文書情報を記述する要素の一部はメタデータの規格であるDublin Coreに基づきます。Dublin Coreの名前空間は、上の例では接頭辞に「dc」を含むものです。cp:revisionなど、OPC固有のメタデータもあります。

app.xml

docProp/app.xmlはExtended File Properties Part(拡張ファイルプロパティパーツ)というパーツです。OOXMLで共通の文書情報と、それぞれのアプリケーションのための文書情報を記述します。

要素名 説明
Template 文書テンプレート名
Manager 管理者名
Company 会社名
Pages 総ページ数
Words 単語数
Characters 文字数
PresentationFormat プレゼンテーション形式
Lines 行数
Paragraphs 段落数
Slides スライドメタデータ要素
Notes コメントを含むスライド数
TotalTime 総編集時間
HiddenSlides 隠されたスライド数
MMClips 総マルチメディアクリップ数
ScaleCrop サムネイル表示モード
HeadingPairs 見出し
TitlesOfParts タイトル
LinksUpToDate 最新状態へのリンク
CharactersWithSpaces スペースを含む総文字数
SharedDoc 共有ドキュメント
HyperlinkBase 相対ハイパーリンクベース
HLinks ハイパーリンクリスト
HyperlinksChanged 変更されたハイパーリンク
DigSig 電子署名
Application アプリケーション名
AppVersion アプリケーションバージョン
DocSecurity 文書セキュリティ

「拡張ファイルプロパティパーツ」という名称は、OPCで定義されるCore Propertiesに対しての拡張を指すもので、OOXML仕様としては基本的な仕様です。app.xmlにない拡張プロパティを記述するには、Custom Properties Partというパーツを利用します。

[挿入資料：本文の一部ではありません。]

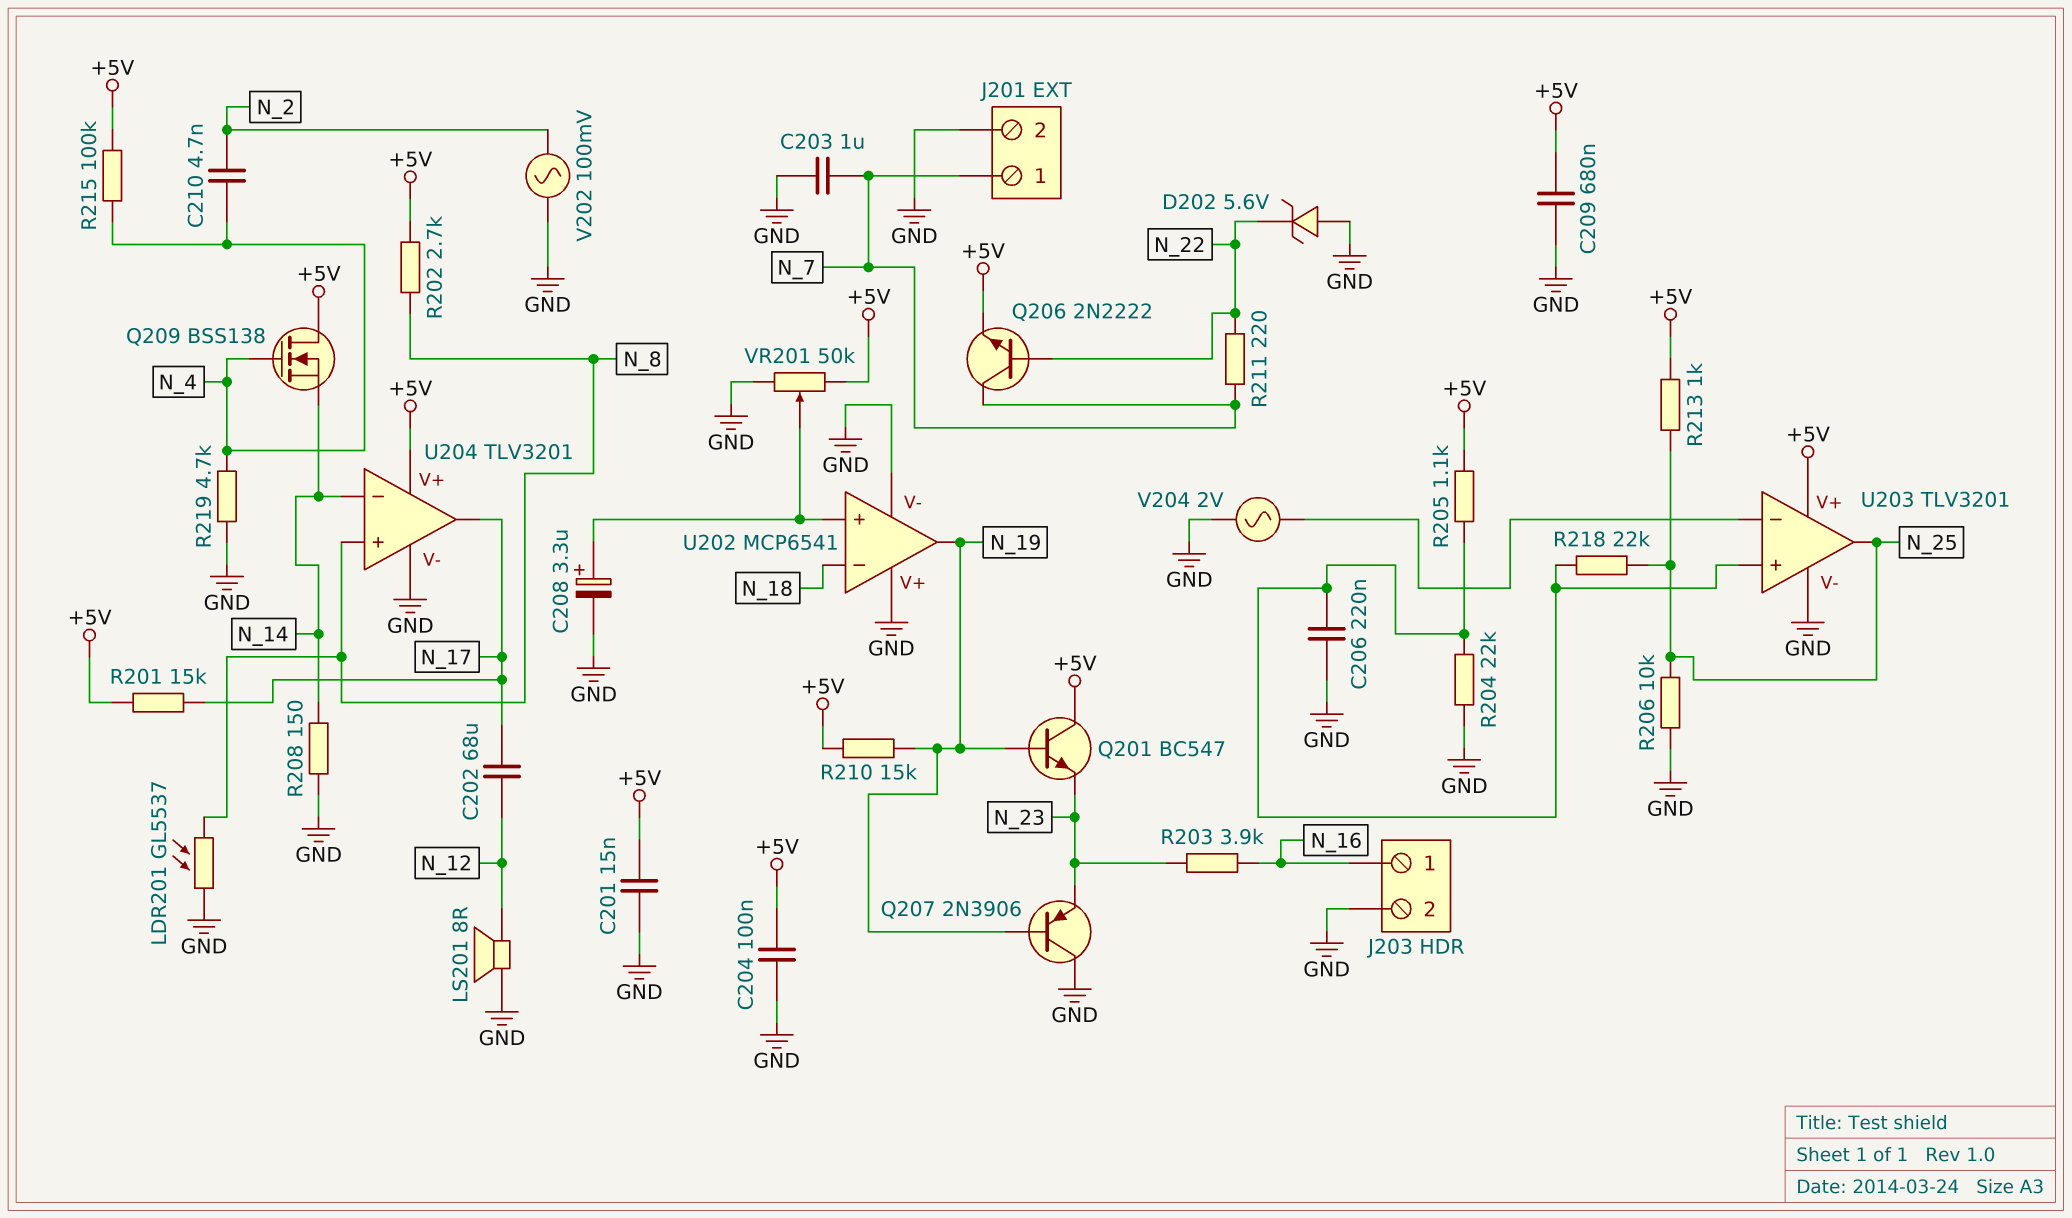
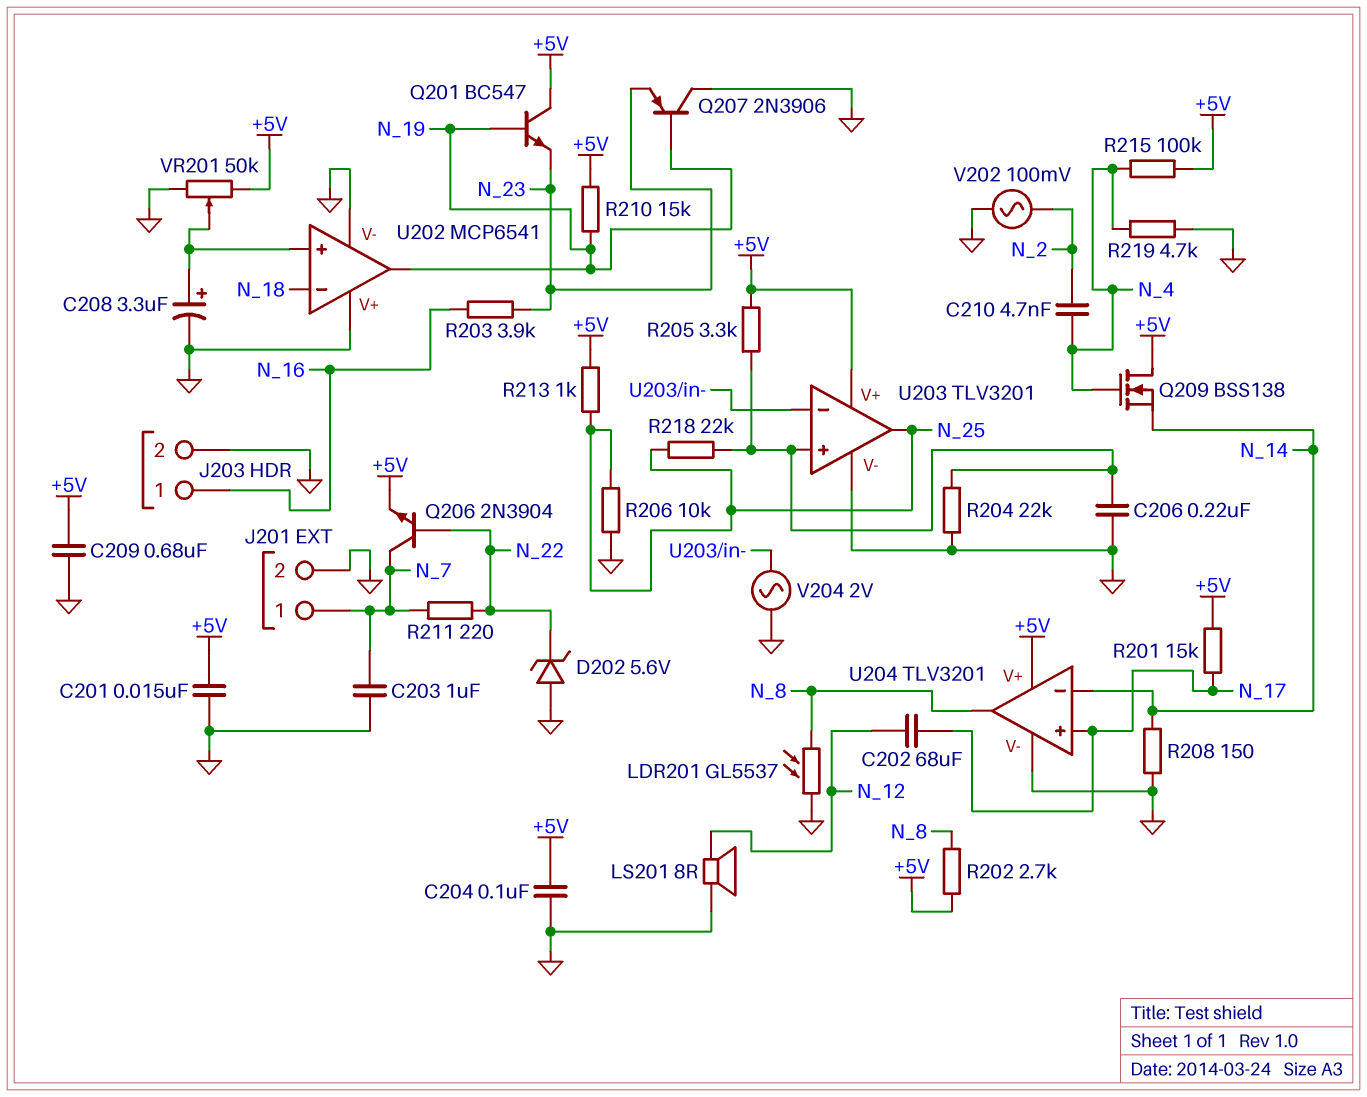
Q206: NPN 2N2222 (B N_22, C N_7, E +5V) -> NPN 2N3904 (B N_22, C N_7, E +5V)
R205: 1.1k (+5V, U203/in+) -> 3.3k (+5V, U203/in+)
U204 pin in+: N_8 -> N_17
U204 pin out: N_17 -> N_8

Custom Propertiesについては本書では扱いません。

app.xmlの例
<?xml version="1.0" encoding="UTF-8" standalone="yes"?>
<Properties
 xmlns="http://schemas.openxmlformats.org/officeDocument/2006/extended-properties"
 xmlns:vt="http://schemas.openxmlformats.org/officeDocument/2006/docPropsVTypes">
  <Template>社内懇親会のお知らせ.dot</Template>
  <TotalTime>16</TotalTime>
  <Pages>1</Pages>
  <Words>69</Words>
  <Characters>399</Characters>
  <Application>Microsoft Office Word</Application>
  <DocSecurity>0</DocSecurity>
  <Lines>3</Lines>
  <Paragraphs>1</Paragraphs>
  <ScaleCrop>false</ScaleCrop>
  <HeadingPairs>
    <vt:vector size="2" baseType="variant">
      <vt:variant>
        <vt:lpstr>Title</vt:lpstr>
      </vt:variant>
      <vt:variant>
        <vt:i4>1</vt:i4>
      </vt:variant>
    </vt:vector>
  </HeadingPairs>
  <TitlesOfParts>
    <vt:vector size="1" baseType="lpstr">
    <vt:lpstr/>
   </vt:vector>
  </TitlesOfParts>
  <Manager/>
  <Company>Microsoft Corporation</Company>
  <LinksUpToDate>false</LinksUpToDate>
  <CharactersWithSpaces>467</CharactersWithSpaces>
  <SharedDoc>false</SharedDoc>
  <HyperlinksChanged>false</HyperlinksChanged>
  <AppVersion>12.0000</AppVersion>
</Properties>

名前空間、XMLスキーマとしてはWordprocessingML、SpreadsheetML、PresentationMLのいずれも共通となります。

このほかのアプリケーション情報

アプリケーション情報に関連するほかのパーツとして、サムネイル画像を保持するThumbnail Partや電子署名用のElectric Signature Partが存在します。